Salah satu persoalan pertanahan yang diselesaikan adalah tanah timbul yang sudah dihuni oleh masyarakat sejak tahun 1940 di Kecamatan Kampung Laut, Kabupaten Cilacap.
Tanah timbul yang terjadi karena sedimentasi sungai itu merupakan tanah milik negara. “Rekomendasi dari Menteri ATR/ BPN untuk ditindaklanjuti dengan redistribusi tanah,” kata Nana.
Di lokasi tersebut, sertifikatnya telah selesai pada Agustus 2023 lalu, dengan luas 86,2 hektar ( 997 bidang). Sertifikat tersebut siap diredistribusi kepada masyarakat. Dari jumlah tersebut, masih ada bidang tanah yang harus diselesaikan dan ditargetkan selesai pada 2024.
Selain di Cilacap, Gugus Tugas Reforma Agraria Jateng juga telah menyelesaikan sengketa tanah di beberapa lokasi. Antara lain eks HGU PT Sinar Kartosuro, tanah hak pakai atas nama Pemerintah Kabupaten Blora, dan eks HGU PT Kencana Sikasur.
“Dalam hal menangani suatu permasalahan, memang perlu adanya suatu koordinasi dan kebersamaan. Yang selama ini selalu disampaikan Pak Menteri ATR/ BPN adalah kolaborasi. Ini sangat penting,” kata Nana.
Nana berpandangan, permasalahan tidak bisa selesai tanpa adanya kolaborasi dengan instansi lain.
Terdapat 15 Titik di 15 Kabupaten
Sementara itu, Menteri ATR/ BPN, Hadi Tjahjanto mengatakan, di Jateng terdapat 15 titik di 15 kabupaten yang permasalahan tanahnya perlu diselesaikan. Ketika berhasil diselesaikan, maka tanah objek reforma agraria tersebut, bisa diterima masyarakat dan bersertifikat.
Oleh karena itu, dikatakan dia, gugus tugas reforma agraria ini tugasnya mulai menata aset pembagian tanah, memberikan, hingga menata aksesnya.
Hadi menjelaskan, akses yang dimaksud bisa beragam bentuknya.

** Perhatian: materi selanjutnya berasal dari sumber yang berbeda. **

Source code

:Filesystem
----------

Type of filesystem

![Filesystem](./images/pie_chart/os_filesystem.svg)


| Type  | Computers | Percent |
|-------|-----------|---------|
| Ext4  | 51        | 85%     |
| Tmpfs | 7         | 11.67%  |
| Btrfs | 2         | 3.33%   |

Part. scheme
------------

Bisa berupa kemudahan akses di perbankan, karena memiliki jaminan berupa sertifikat tanah, atau akses kepada off taker dalam bentuk pemberdayaan masyarakat.
“Sehingga aset tanah yang kita berikan tidak idle, bisa menghasilkan pertumbuhan ekonomi mereka,” kata Hadi. (sup)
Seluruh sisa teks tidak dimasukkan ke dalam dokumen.